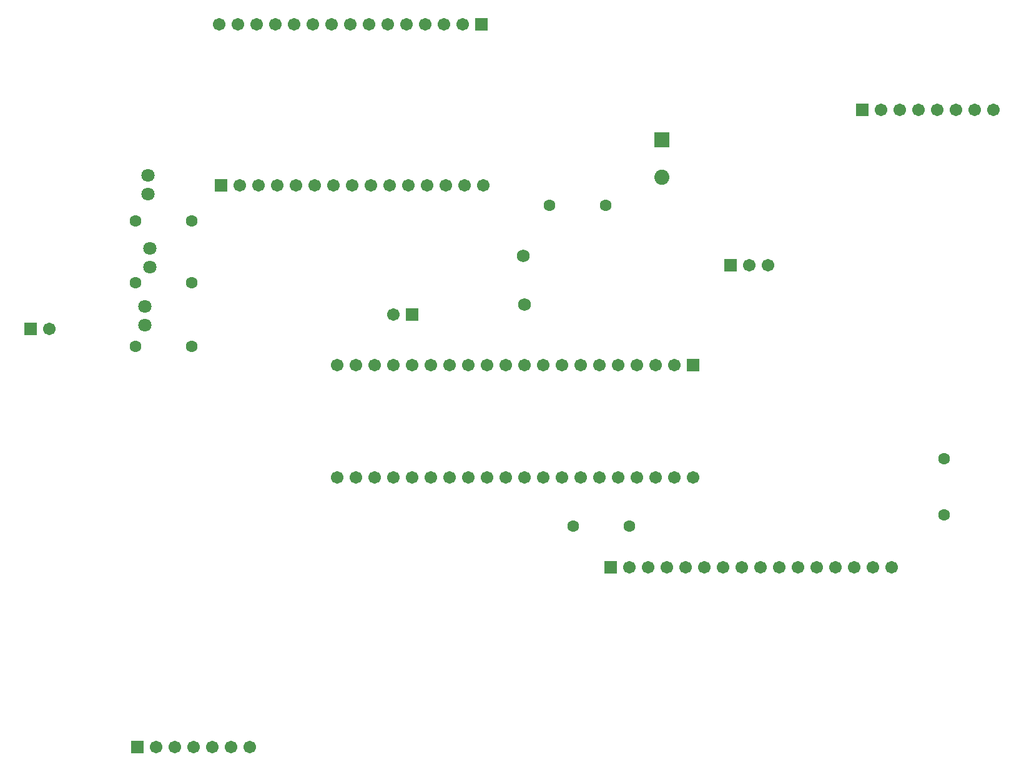
<source format=gbs>
G04 Layer_Color=16711935*
%FSLAX25Y25*%
%MOIN*%
G70*
G01*
G75*
%ADD19C,0.07099*%
%ADD20R,0.06706X0.06706*%
%ADD21C,0.06706*%
%ADD22C,0.06312*%
%ADD23R,0.06706X0.06706*%
%ADD24R,0.08083X0.08083*%
%ADD25C,0.08083*%
%ADD26C,0.06800*%
D19*
X287000Y650500D02*
D03*
Y640500D02*
D03*
X288000Y611500D02*
D03*
Y601500D02*
D03*
X285500Y580500D02*
D03*
Y570500D02*
D03*
D20*
X598000Y602500D02*
D03*
X534000Y441000D02*
D03*
X281500Y345000D02*
D03*
X668500Y685500D02*
D03*
X326000Y645000D02*
D03*
X465000Y731000D02*
D03*
X428000Y576000D02*
D03*
X224500Y568500D02*
D03*
D21*
X608000Y602500D02*
D03*
X618000D02*
D03*
X544000Y441000D02*
D03*
X554000D02*
D03*
X564000D02*
D03*
X574000D02*
D03*
X584000D02*
D03*
X594000D02*
D03*
X604000D02*
D03*
X614000D02*
D03*
X624000D02*
D03*
X634000D02*
D03*
X644000D02*
D03*
X654000D02*
D03*
X664000D02*
D03*
X674000D02*
D03*
X684000D02*
D03*
X341500Y345000D02*
D03*
X331500D02*
D03*
X321500D02*
D03*
X311500D02*
D03*
X291500D02*
D03*
X301500D02*
D03*
X568000Y549000D02*
D03*
X558000D02*
D03*
X548000D02*
D03*
X538000D02*
D03*
X528000D02*
D03*
X518000D02*
D03*
X508000D02*
D03*
X498000D02*
D03*
X488000D02*
D03*
X478000D02*
D03*
X468000D02*
D03*
X458000D02*
D03*
X448000D02*
D03*
X438000D02*
D03*
X428000D02*
D03*
X418000D02*
D03*
X408000D02*
D03*
X398000D02*
D03*
X388000D02*
D03*
X578000Y489000D02*
D03*
X568000D02*
D03*
X558000D02*
D03*
X548000D02*
D03*
X538000D02*
D03*
X528000D02*
D03*
X518000D02*
D03*
X508000D02*
D03*
X498000D02*
D03*
X488000D02*
D03*
X478000D02*
D03*
X468000D02*
D03*
X458000D02*
D03*
X448000D02*
D03*
X438000D02*
D03*
X428000D02*
D03*
X418000D02*
D03*
X408000D02*
D03*
X398000D02*
D03*
X388000D02*
D03*
X678500Y685500D02*
D03*
X688500D02*
D03*
X698500D02*
D03*
X708500D02*
D03*
X718500D02*
D03*
X728500D02*
D03*
X738500D02*
D03*
X466000Y645000D02*
D03*
X456000D02*
D03*
X446000D02*
D03*
X436000D02*
D03*
X426000D02*
D03*
X416000D02*
D03*
X406000D02*
D03*
X396000D02*
D03*
X386000D02*
D03*
X376000D02*
D03*
X366000D02*
D03*
X356000D02*
D03*
X346000D02*
D03*
X336000D02*
D03*
X325000Y731000D02*
D03*
X335000D02*
D03*
X345000D02*
D03*
X355000D02*
D03*
X365000D02*
D03*
X375000D02*
D03*
X385000D02*
D03*
X395000D02*
D03*
X405000D02*
D03*
X415000D02*
D03*
X425000D02*
D03*
X435000D02*
D03*
X445000D02*
D03*
X455000D02*
D03*
X418000Y576000D02*
D03*
X234500Y568500D02*
D03*
D22*
X310500Y626000D02*
D03*
X280500D02*
D03*
X544000Y463000D02*
D03*
X514000D02*
D03*
X310500Y593000D02*
D03*
X280500D02*
D03*
X712000Y499000D02*
D03*
Y469000D02*
D03*
X310500Y559000D02*
D03*
X280500D02*
D03*
X501500Y634500D02*
D03*
X531500D02*
D03*
D23*
X578000Y549000D02*
D03*
D24*
X561500Y669500D02*
D03*
D25*
Y649500D02*
D03*
D26*
X487500Y607500D02*
D03*
X488000Y581500D02*
D03*
M02*

</source>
☆ ☆ ☆ ☆
_What you will do_.
Go back to the listing above. Copy word for word the lines from the one with "X578000Y489000D02*" through the one with "X395000D02*", and nothing more.

_Answer to the exercise_.
X578000Y489000D02*
D03*
X568000D02*
D03*
X558000D02*
D03*
X548000D02*
D03*
X538000D02*
D03*
X528000D02*
D03*
X518000D02*
D03*
X508000D02*
D03*
X498000D02*
D03*
X488000D02*
D03*
X478000D02*
D03*
X468000D02*
D03*
X458000D02*
D03*
X448000D02*
D03*
X438000D02*
D03*
X428000D02*
D03*
X418000D02*
D03*
X408000D02*
D03*
X398000D02*
D03*
X388000D02*
D03*
X678500Y685500D02*
D03*
X688500D02*
D03*
X698500D02*
D03*
X708500D02*
D03*
X718500D02*
D03*
X728500D02*
D03*
X738500D02*
D03*
X466000Y645000D02*
D03*
X456000D02*
D03*
X446000D02*
D03*
X436000D02*
D03*
X426000D02*
D03*
X416000D02*
D03*
X406000D02*
D03*
X396000D02*
D03*
X386000D02*
D03*
X376000D02*
D03*
X366000D02*
D03*
X356000D02*
D03*
X346000D02*
D03*
X336000D02*
D03*
X325000Y731000D02*
D03*
X335000D02*
D03*
X345000D02*
D03*
X355000D02*
D03*
X365000D02*
D03*
X375000D02*
D03*
X385000D02*
D03*
X395000D02*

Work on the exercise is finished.